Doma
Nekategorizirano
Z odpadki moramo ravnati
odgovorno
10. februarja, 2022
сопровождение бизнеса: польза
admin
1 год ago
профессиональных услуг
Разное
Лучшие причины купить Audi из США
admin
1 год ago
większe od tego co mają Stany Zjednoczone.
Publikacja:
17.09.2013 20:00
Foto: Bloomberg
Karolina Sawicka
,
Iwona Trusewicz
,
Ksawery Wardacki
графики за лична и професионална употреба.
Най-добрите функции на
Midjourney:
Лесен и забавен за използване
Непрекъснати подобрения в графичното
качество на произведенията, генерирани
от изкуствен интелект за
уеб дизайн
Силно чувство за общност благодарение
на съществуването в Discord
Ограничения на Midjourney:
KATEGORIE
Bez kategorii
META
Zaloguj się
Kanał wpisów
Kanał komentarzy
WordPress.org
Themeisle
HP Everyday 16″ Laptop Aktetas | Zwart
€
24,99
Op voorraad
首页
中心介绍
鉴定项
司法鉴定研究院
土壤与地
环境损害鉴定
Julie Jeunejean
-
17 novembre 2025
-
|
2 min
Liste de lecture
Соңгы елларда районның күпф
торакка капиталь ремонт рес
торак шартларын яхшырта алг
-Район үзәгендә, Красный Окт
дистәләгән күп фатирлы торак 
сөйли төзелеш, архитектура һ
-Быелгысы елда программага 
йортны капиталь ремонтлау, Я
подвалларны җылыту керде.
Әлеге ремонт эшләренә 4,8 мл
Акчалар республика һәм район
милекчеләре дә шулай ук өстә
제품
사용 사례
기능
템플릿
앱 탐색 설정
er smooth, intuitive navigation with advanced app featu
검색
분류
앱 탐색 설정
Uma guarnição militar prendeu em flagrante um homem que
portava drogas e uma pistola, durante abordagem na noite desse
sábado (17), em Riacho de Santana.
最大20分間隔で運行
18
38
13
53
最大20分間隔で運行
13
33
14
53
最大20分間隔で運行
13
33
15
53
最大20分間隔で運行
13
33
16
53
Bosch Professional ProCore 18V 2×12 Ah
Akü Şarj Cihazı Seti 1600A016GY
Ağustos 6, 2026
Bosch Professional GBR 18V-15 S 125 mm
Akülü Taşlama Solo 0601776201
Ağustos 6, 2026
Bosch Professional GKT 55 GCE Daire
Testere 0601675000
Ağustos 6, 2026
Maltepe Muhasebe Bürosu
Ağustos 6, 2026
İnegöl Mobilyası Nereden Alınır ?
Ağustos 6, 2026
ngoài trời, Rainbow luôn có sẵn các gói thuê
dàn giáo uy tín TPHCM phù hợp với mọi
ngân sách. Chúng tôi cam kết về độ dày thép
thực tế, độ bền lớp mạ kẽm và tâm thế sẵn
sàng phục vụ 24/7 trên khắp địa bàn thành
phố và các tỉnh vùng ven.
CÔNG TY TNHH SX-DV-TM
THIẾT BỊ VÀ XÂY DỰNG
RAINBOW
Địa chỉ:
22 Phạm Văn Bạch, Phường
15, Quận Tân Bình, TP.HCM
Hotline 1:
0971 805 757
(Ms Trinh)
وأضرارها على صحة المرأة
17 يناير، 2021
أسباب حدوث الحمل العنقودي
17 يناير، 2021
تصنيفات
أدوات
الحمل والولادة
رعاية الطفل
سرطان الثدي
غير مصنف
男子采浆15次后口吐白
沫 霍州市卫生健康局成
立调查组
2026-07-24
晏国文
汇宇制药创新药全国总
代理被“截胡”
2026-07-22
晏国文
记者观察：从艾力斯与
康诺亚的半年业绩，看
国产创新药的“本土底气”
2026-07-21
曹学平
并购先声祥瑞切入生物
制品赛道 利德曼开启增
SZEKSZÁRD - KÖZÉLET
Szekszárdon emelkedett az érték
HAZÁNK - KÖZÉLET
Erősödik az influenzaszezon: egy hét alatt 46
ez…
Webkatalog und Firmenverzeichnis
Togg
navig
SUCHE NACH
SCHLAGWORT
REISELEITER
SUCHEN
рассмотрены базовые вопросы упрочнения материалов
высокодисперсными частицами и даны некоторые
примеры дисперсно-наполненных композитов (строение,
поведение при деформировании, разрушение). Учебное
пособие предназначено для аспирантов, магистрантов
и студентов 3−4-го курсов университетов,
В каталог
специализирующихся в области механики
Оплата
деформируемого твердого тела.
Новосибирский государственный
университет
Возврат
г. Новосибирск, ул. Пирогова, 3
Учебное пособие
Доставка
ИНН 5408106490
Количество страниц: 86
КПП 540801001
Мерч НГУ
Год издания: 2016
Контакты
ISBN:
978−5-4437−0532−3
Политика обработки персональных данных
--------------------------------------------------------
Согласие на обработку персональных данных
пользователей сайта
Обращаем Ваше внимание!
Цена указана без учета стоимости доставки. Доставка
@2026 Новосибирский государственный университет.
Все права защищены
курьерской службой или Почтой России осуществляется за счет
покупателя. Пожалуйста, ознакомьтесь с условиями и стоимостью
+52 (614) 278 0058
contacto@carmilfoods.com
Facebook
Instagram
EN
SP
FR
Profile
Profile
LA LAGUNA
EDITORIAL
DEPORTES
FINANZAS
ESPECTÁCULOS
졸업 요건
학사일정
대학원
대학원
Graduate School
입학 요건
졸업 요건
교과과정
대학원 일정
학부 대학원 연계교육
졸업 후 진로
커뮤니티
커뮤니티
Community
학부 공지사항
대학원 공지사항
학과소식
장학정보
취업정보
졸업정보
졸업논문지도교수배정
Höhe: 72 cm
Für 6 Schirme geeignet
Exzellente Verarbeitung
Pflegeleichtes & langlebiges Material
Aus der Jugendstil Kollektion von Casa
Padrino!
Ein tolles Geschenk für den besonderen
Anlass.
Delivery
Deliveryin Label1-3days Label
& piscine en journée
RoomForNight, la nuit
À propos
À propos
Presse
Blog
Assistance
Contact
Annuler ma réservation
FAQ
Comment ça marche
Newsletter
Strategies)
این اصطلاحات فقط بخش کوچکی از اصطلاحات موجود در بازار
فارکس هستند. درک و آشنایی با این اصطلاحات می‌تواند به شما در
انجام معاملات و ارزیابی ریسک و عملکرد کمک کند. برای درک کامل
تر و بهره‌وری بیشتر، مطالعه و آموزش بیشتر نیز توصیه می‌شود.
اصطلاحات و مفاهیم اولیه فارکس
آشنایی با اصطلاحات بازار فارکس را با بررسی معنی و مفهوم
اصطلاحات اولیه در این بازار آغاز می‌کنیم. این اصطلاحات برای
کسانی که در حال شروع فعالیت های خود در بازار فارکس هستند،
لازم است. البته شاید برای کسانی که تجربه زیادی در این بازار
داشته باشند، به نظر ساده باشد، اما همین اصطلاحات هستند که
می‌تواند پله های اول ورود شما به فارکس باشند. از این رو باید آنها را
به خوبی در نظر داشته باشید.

□ □ □ □ □ □ □

EXERCISE: Whenever the string "اولیه" shows up on a line of the listing, copy that line.

ANSWER AREA:
اصطلاحات و مفاهیم اولیه فارکس
اصطلاحات اولیه در این بازار آغاز می‌کنیم. این اصطلاحات برای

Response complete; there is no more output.